Thursday, March 3, 2011

Rise from the page!

Poetry lovely poetry!
Do you have a home?
On the page? On bathroom stalls?
Or in the chords of a microphone?

For all of my avid followers--hey Momma--you know my feelings on new literacies. Not crazy about them myself, but thrilled that they exist. I when I say not crazy about them, I only mean that I do not yet fully grasp them. However, I admire those who do and am very thankful for their tech-savvy skills. The chapter that I read for today was written from the perspective of a teacher who wanted to show his 21st century digital boys and girls (big ups to Bad Religion) that poetry had a place in the digital world. He laid out a number of different assessments for working both with poetry and new literacies to engage his students who wouldn't normally did on villanelles, sonnets, and the sort, which tends to be a large percentage of students. By encouraging students to read, analyze, and learn to appreciate poetry through a more student friendly medium, he was able to reach them in a way that simply reading "Locksley Hall" as a large group never would. My one hang up: This guy taught at a competitive and prestigious school where students had access to all the new literacies they would ever want. Not knocking the guy, just saying that he only know one said of the access story.

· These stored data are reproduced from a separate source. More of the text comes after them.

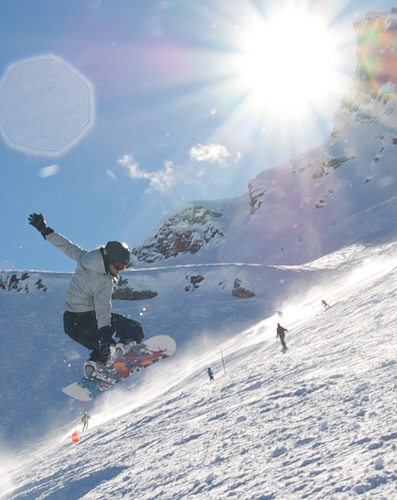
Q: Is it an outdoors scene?
A: Yes, it is outdoors.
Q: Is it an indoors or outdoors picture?
A: It is outdoors.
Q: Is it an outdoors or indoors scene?
A: It is outdoors.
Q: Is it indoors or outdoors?
A: It is outdoors.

Allow poetry to jump off the page. To hell with the purist nay-sayers! They don't own poetry. It is for everyone, and wherever it is that people will enjoy it is alright by me.

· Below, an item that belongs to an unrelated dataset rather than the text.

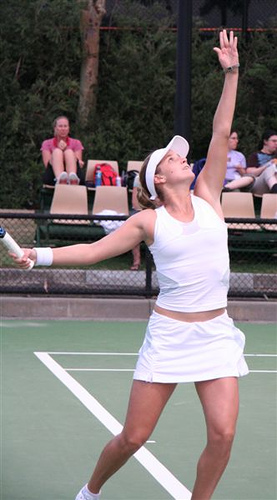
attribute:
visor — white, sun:
[131, 135, 197, 197]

Check out Motion Poems created by Todd Boss and Angella Kassube. The two of them take poetry to a new, and lovely, level.
http://www.toddbosspoet.com/Motionpoems.html

1 comment:

  1. Ted, I think I read the same chapter. You are a sucker for poetry, I think even the Dali Lama knows that by now, and I think the things outlined in the chapter was a great way to suck younger kids in, too. Since the age of dinosaurs like you and I who appreciate a good poem for its presence on the written page is coming its denoument, using new tools like video and audiobooks comes in handy to make poetry seem as accessible to these young bucks.